Мал золотник…; Туман спустился c гор - стр. 53
Амир-Ашраф взял медный кувшин, сделал несколько глотков, отдышался и посмотрел на длинноусого старика, выпученные глаза которого тут же забегали по сторонам, не выдержав его пронзительного взгляда.

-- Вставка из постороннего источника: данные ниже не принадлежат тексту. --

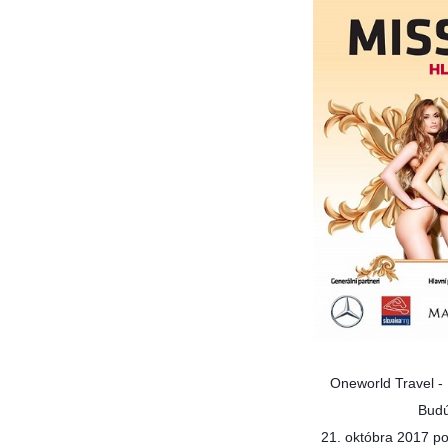
Grónsko
Island
Nórske fjordy
Nórske fjordy a Pobalt
Pobaltie
Severná Európa
Severozápadná Európa
Britské ostrovy a Írsko
Pobrežie Európy
Severozápadná Európ
Kanárske ostrovy, Madei
Oneworld Travel -
Azorské ostrovy
Budú
Kanárske ostrovy
21. októbra 2017 po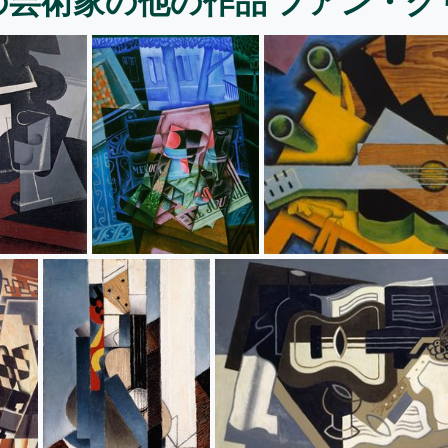
の芸術家の他の作品 フアン・グ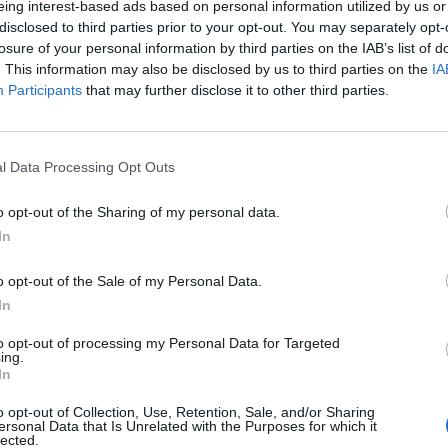
eing interest-based ads based on personal information utilized by us or
disclosed to third parties prior to your opt-out. You may separately opt-
losure of your personal information by third parties on the IAB’s list of
. This information may also be disclosed by us to third parties on the
IA
Participants
that may further disclose it to other third parties.
l Data Processing Opt Outs
1 di 8
o opt-out of the Sharing of my personal data.
o
In
o opt-out of the Sale of my Personal Data.
In
to opt-out of processing my Personal Data for Targeted
ing.
In
o opt-out of Collection, Use, Retention, Sale, and/or Sharing
ersonal Data that Is Unrelated with the Purposes for which it
lected.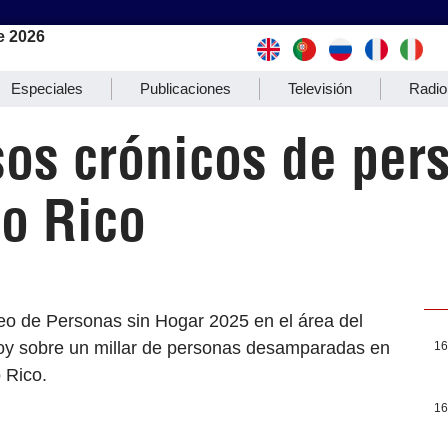
e 2026
Especiales
Publicaciones
Televisión
Radio
sos crónicos de per
to Rico
eo de Personas sin Hogar 2025 en el área del
hoy sobre un millar de personas desamparadas en
16
 Rico.
16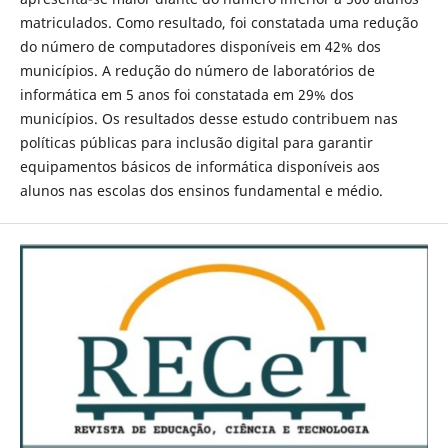
matriculados. Como resultado, foi constatada uma redução
do número de computadores disponíveis em 42% dos
municípios. A redução do número de laboratórios de
informática em 5 anos foi constatada em 29% dos
municípios. Os resultados desse estudo contribuem nas
políticas públicas para inclusão digital para garantir
equipamentos básicos de informática disponíveis aos
alunos nas escolas dos ensinos fundamental e médio.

– Дошёл и твой черёд, Гамзат. И ты не безгрешен. Осуждаешь меня. А тебе ли вести речь о соблюдении нравственности?.. Как же ты забыл о своём поведении в недавние времена? Хотя голова твоя уже была убелена сединой и, казалось бы, должна была быть умудрена знаниями жизни, ты продолжал грешить. Ты, человек, давно связанный с женой обетом супружеской верности, в первые же дни войны, когда мужчины моложе тебя отпустили траурные бороды, сбрил свою бородку, усы и, как старый кочет, начал поглядывать на молодок, годных тебе в дочери. И не просто поглядывал, а под покровом тьмы проникал в сакли вдов и предавался блуду. И это в дни всенародной скорби!.. И ещё я хочу напомнить тебе тот вечер, когда застал тебя в кунацкой жены одного воина. Пришёл я тогда не по своей воле, а по слёзной просьбе матери солдата, которая хотела уберечь от позора очаг своего сына. Я запретил той несчастной женщине говорить кому-либо о поведении падшей невестки и тебе пригрозил, что если и дальше будешь заниматься прелюбодеянием, то предам открытому суду общества. И вот теперь я делаю это. Я правду изрекаю или нет? Можешь возразить?..
Рыжий Гамзат молчал, опустив голову.
Амир-Ашраф перевёл взгляд на двух хорошо одетых стариков, важных на вид. Они занимали места в первом ряду. Взгляд муллы не смутил ни Пулата – бывшего бухгалтера колхоза, ни Эфенди – отставленного от дел председателя колхоза. Это были отцы семейств, чьих очагов не коснулась нужда даже во время войны.
– Плохо, когда нашим детям и внукам приходится стыдиться за непристойные дела родительские, – вздохнув, заговорил снова Амир-Ашраф. – Но во сто крат хуже, когда родители делают вид, что не несут никакой ответственности за поступки чад своих.
– Что ты хочешь этим сказать? – выкрикнул Пулат.
– То, что я хочу сказать, ты услышишь сейчас, – спокойно ответил Амир-Ашраф.
Эфенди тоже хотел было подать голос, но прихожане зашумели:
– Тише!
– Не перебивайте!
– Дайте мулле возможность высказаться!
Когда шум утих, Амир-Ашраф заговорил снова:
– Помните начало последней войны? Все, кто мог держать оружие, ушли на фронт. Только двое из молодых – ваши сыновья – были оставлены по брони. И никто не желал их отправки на фронт. Люди рады были тому, что хоть двое из молодых мужчин оставлены в ауле. Быть может, кто-нибудь из несчастных матерей и завидовал, но без зла. Не только мужчин, ни одного приличного коня не осталось в ауле. Но мы не жалели ничего, всё готовы были отдать ради Победы. И отдавали. Отдавали ценности, деньги, ковры, сбрую, сёдла, одежду и съестные припасы. В фонд обороны пошли и старинные ковры нашей мечети. Народ отдавал всё. А вы и ваши сыновья разве были честны до конца? Отвечу сам на свой вопрос – нет!